■ DATA SHOWN ■
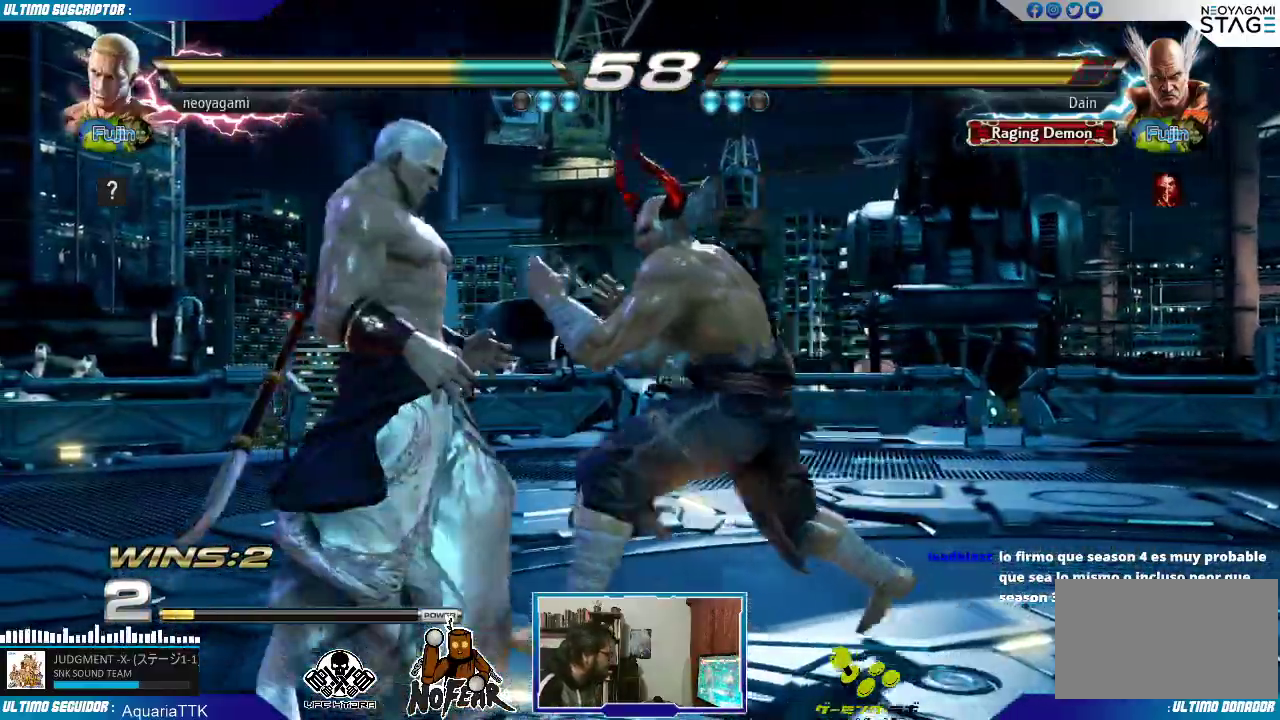
{"dt_ms": 500, "buttons": [], "left_stick": "left"}
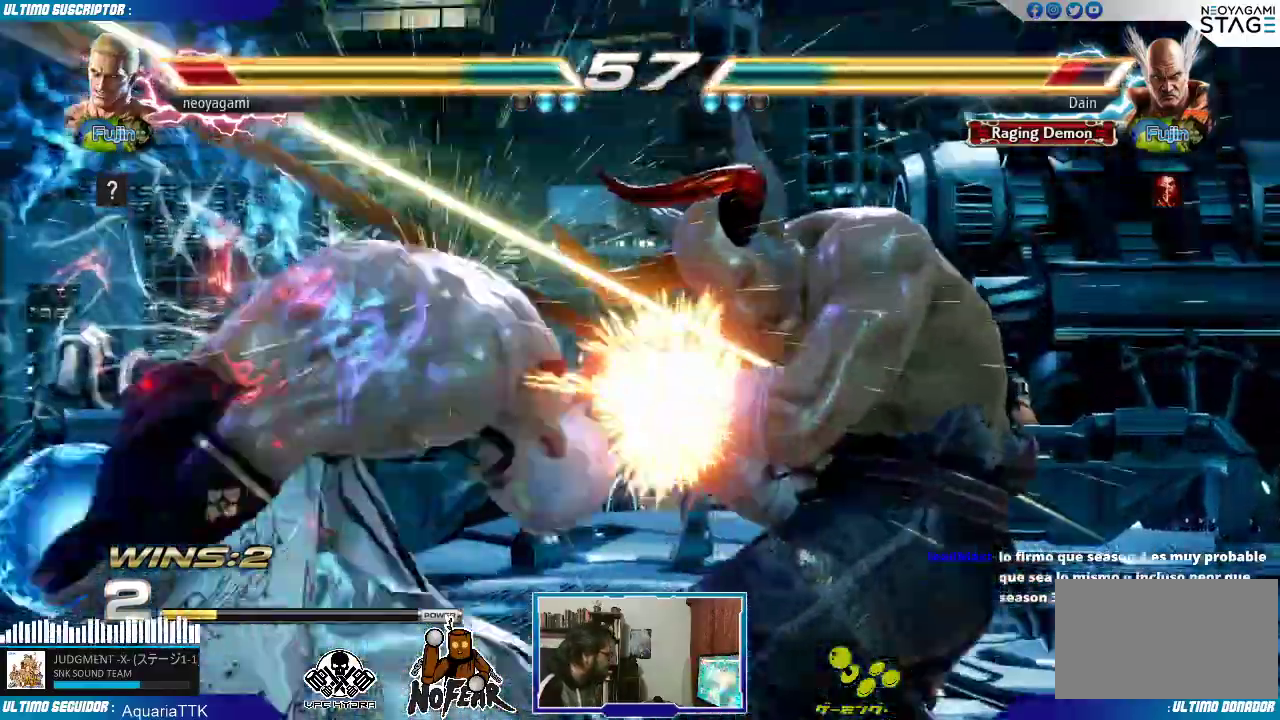
{"dt_ms": 500, "buttons": [], "left_stick": "center"}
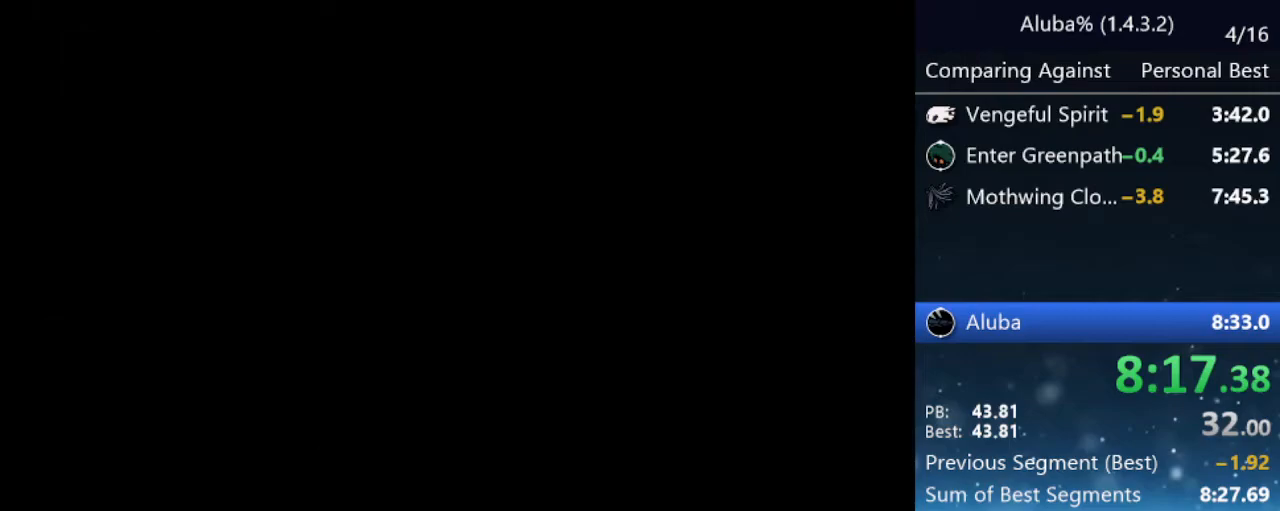
Gameplay with keyboard; each line is a JSON object with the keys held at the frame after it. "events" lists presses ("down") and releases ("up") of "cast", "cdash", "dash", "dnail", "down", "focus", "jump", "left", "menu", "nail", "pause", "right" and "up" between this image and that frame as [ms after this image, input, new state], when the widget could be followed in between. No other keys are recorded. Mouse input is not recorded. Key names are as the overlay labels them; some are game actions (e.g. jump) rather than physical keys.
{"keys": ["left"], "events": [[17, "dash", "up"], [117, "dash", "down"], [200, "dash", "up"], [250, "dash", "down"], [350, "dash", "up"], [433, "dash", "down"], [483, "dash", "up"]]}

■ WHAT YOU HAVE TO DO ■
Of the lines in the listing above, count those containing the word "buttons", and state the count alone.

■ WRITTEN REPLY ■
2